There is something about a roused woman: especially if she adds to all her other strong passions, the fierce impulses of recklessness and despair: which few men like to provoke. (Oliver Twist, 115)

Dickens’s engagement with the problem of woman cannot be understood without taking into account the deeper insights of psychoanalysis, as several critics have found. Lawrence Frank, for example, in Charles Dickens and the Romantic Self, makes some useful comments on the images of themselves that Dickens’s women have, especially Esther Summerson, who, of course, loses her image before finding it again: and he invokes some enlightening ideas from Maurice Merleau-Ponty (“the image of oneself makes possible the knowledge of oneself, [and] makes possible a sort of alienation” Frank, 1984, 247). Another explanation of Esther’s reality is that made by Alex Zwerdling in an article, “Esther Summerson Rehabilitated.” He finds the treatment of her internal conflicts psychologically plausible, but criticizes the end as depriving her of existential choice.

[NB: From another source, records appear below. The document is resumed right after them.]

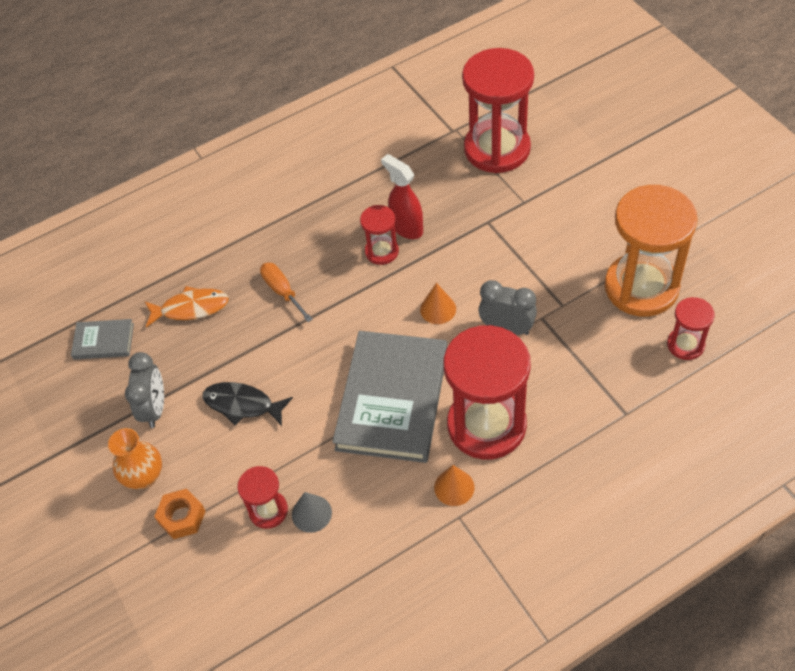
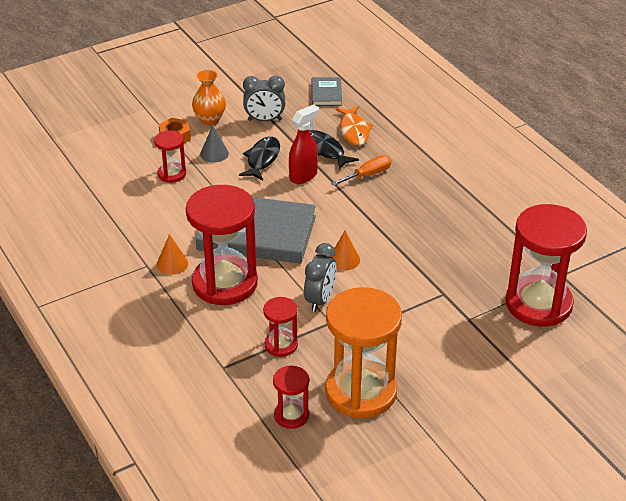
camera: 85 degrees right, 15 degrees down
(230, 336) = (325, 150): none -> black fish
(311, 513) = (165, 194): grey cone -> grey cone (214, 153)
(381, 251) = (409, 228): red hourglass -> red hourglass (281, 345)
(406, 228) = (436, 243): red spray bottle -> red spray bottle (303, 176)

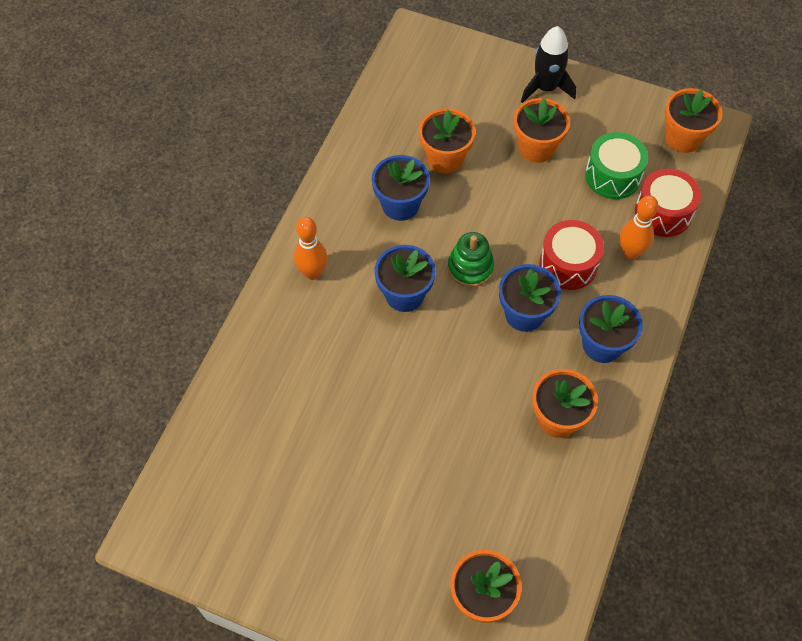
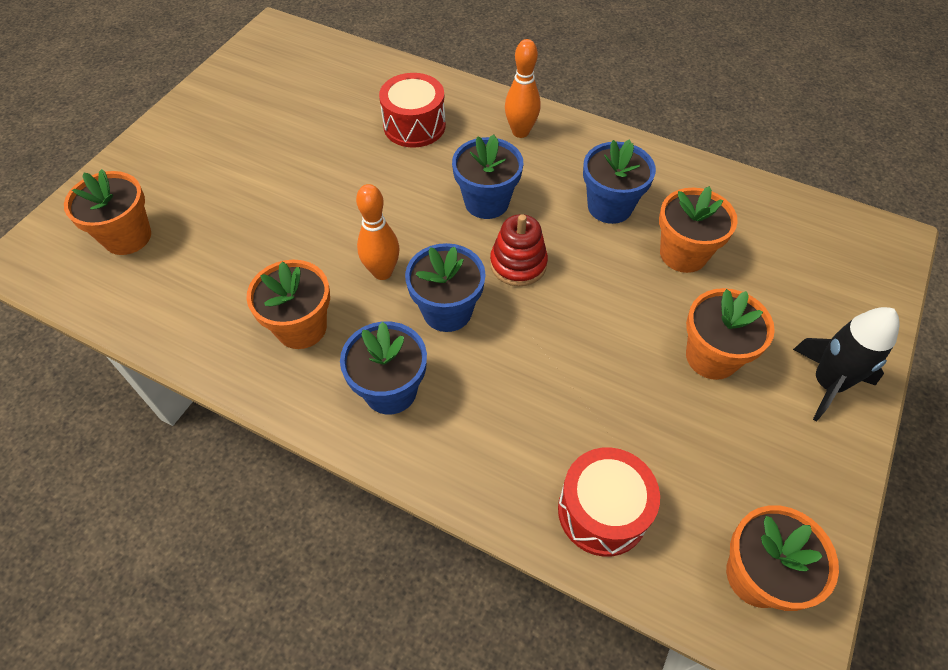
camera: 95 degrees right, 5 degrees down
(470, 267) = (518, 264): green stacking toy -> red stacking toy
(568, 264) = (516, 369): red drum -> red drum (414, 125)
(613, 176) = (669, 450): green drum -> none
(630, 252) = (531, 450): orange bowling pin -> orange bowling pin (382, 272)

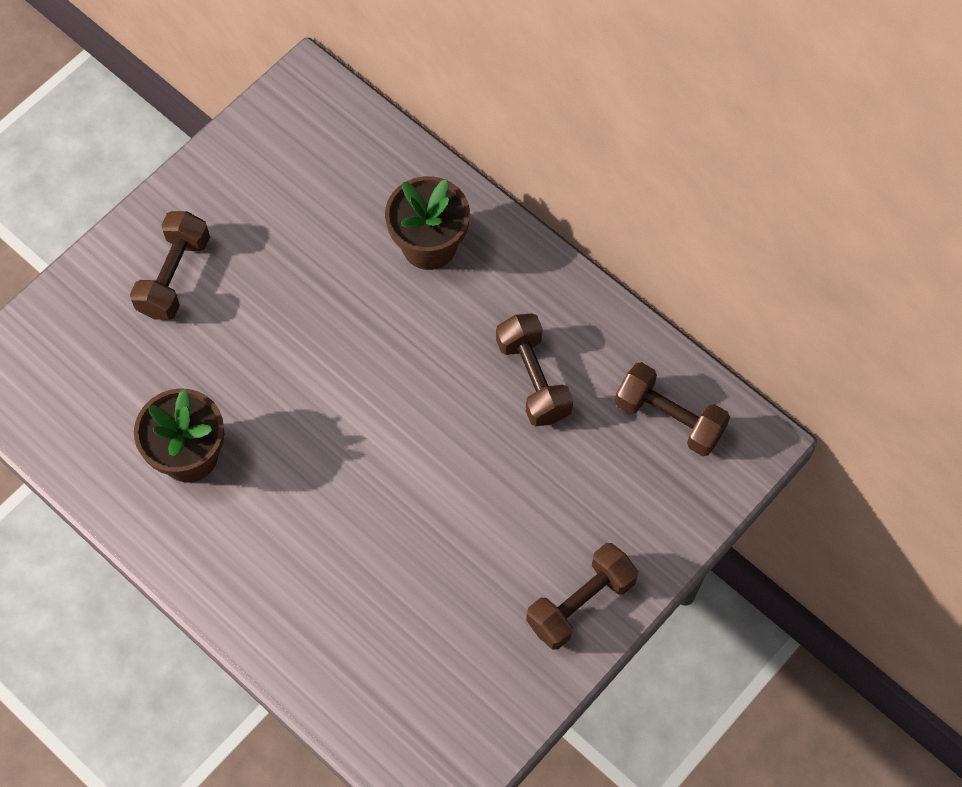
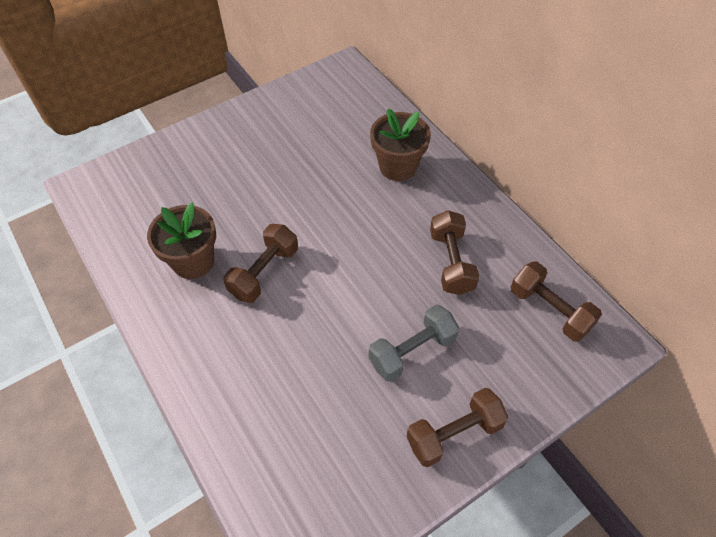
camera: 15 degrees right, 10 degrees down
(174, 276) = (225, 153): brown dumbbell -> brown dumbbell (264, 272)
(509, 513) = (412, 351): none -> grey dumbbell

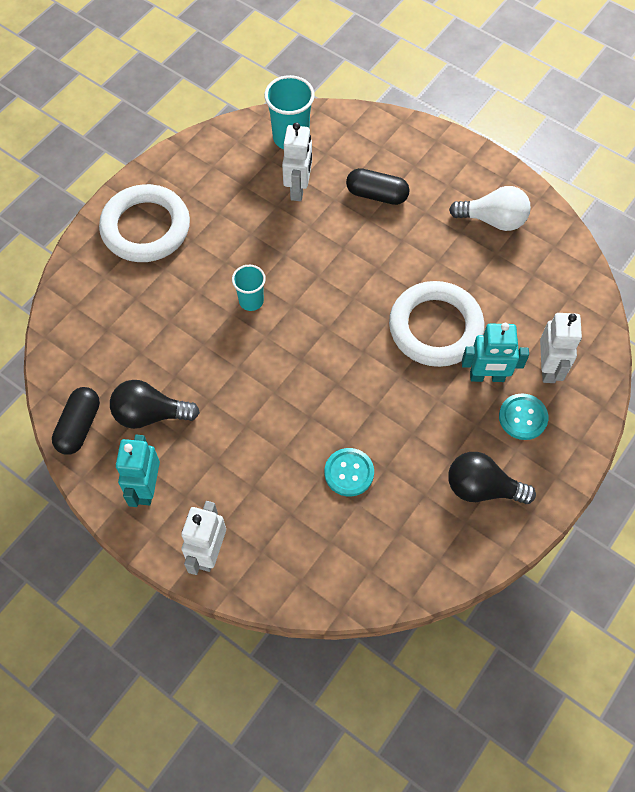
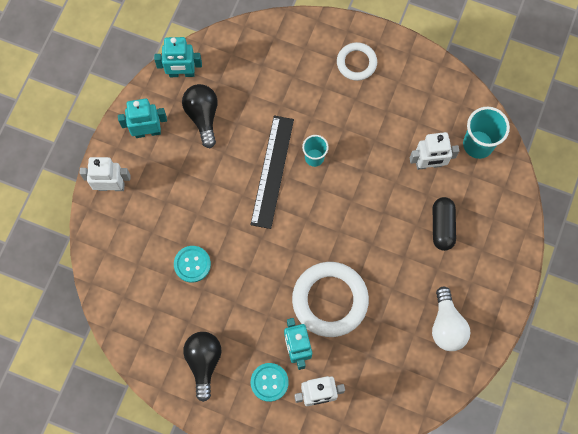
camera: 75 degrees right, 10 degrees up
(79, 426) = (182, 73): black capsule -> turquoise robot
(146, 228) = (356, 63): white ring -> white ring, size x0.57
(253, 351) = (272, 171): none -> black ruler

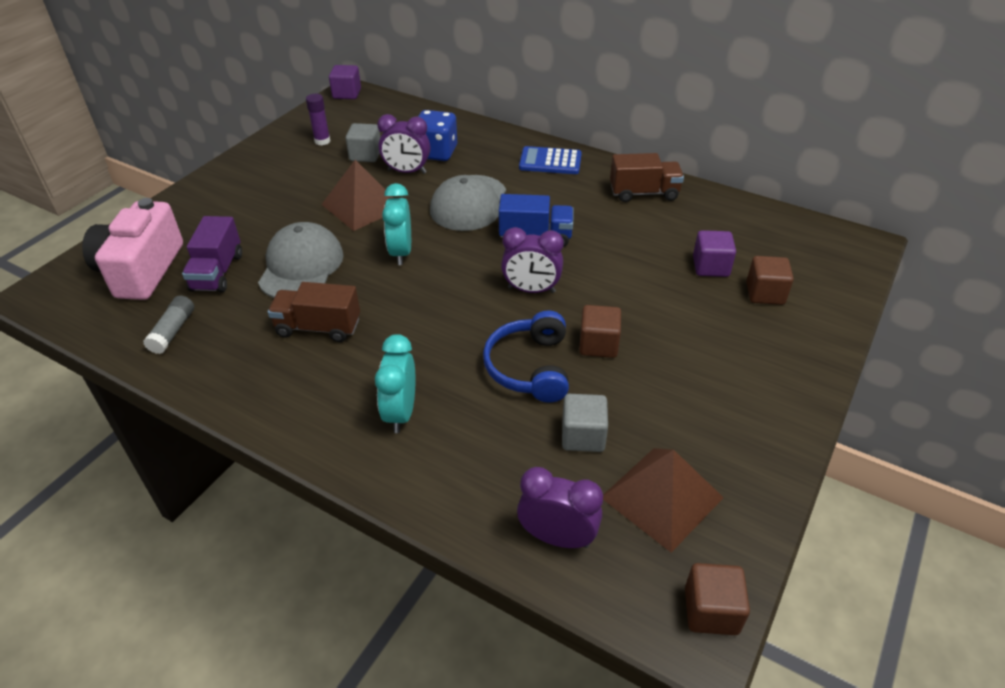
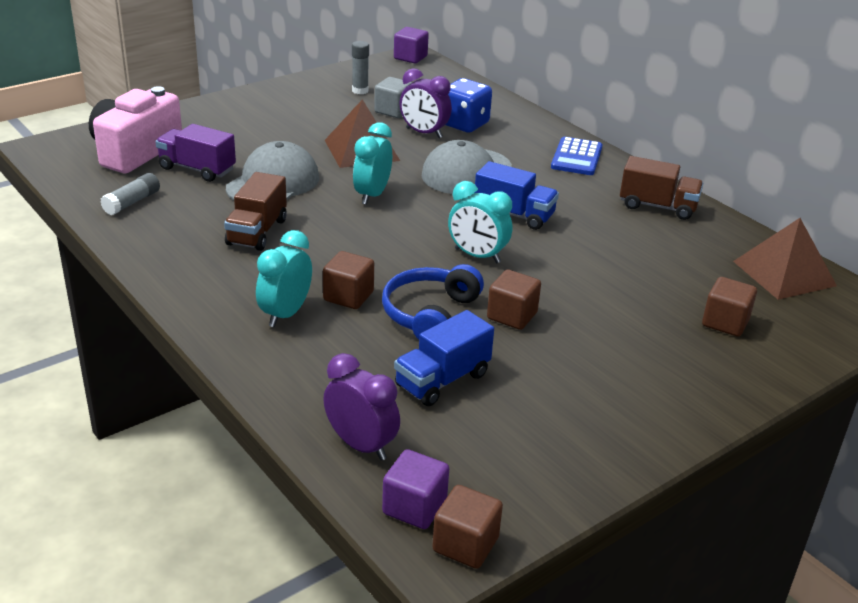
camera: 20 degrees right, 10 degrees down
(217, 272) = (197, 169): purple truck -> purple truck turned 90 degrees clockwise
(318, 327) = (257, 232): brown truck -> brown truck turned 105 degrees counterclockwise
(322, 141) = (360, 91): purple glue stick -> grey glue stick
(446, 372) = (348, 296): none -> brown cube
(531, 290) = (477, 256): purple clock -> turquoise clock
(550, 161) = (576, 157): blue calculator -> blue calculator turned 105 degrees counterclockwise
(583, 436) = (442, 380): grey cube -> blue truck
(661, 497) = (484, 448): brown pyramid -> brown pyramid (784, 273)
(710, 267) = (682, 285): purple cube -> purple cube (414, 507)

There is tremendous poetic resonance around some of Dickens’s imagery, as in his depiction of Eugene Wrayburn’s reflections on the river, just before his attempted murder:

The rippling of the river seemed to cause a correspondent stir in his uneasy reflections. He would have laid them asleep if he could, but they were in movement, like the stream, and all tending one way with a strong current. As the ripple under the moon broke unexpectedly now and then, and palely flashed in a new shape and with a new sound, so parts of his thoughts started, unbidden from the rest, and revealed their wickedness. (Our Mutual Friend, 698)

That is, they are lustful thoughts, and reveal themselves like corpses in the river. The thoughts of seduction directed toward Lizzie seem here to have an apocalyptic quality, associated with sexual love, that brings him near to death, and this association of woman and sexual love with death is an enigma in Dickens’s work we need to go on pondering, for it reveals a fundamental duplicity in his view of them.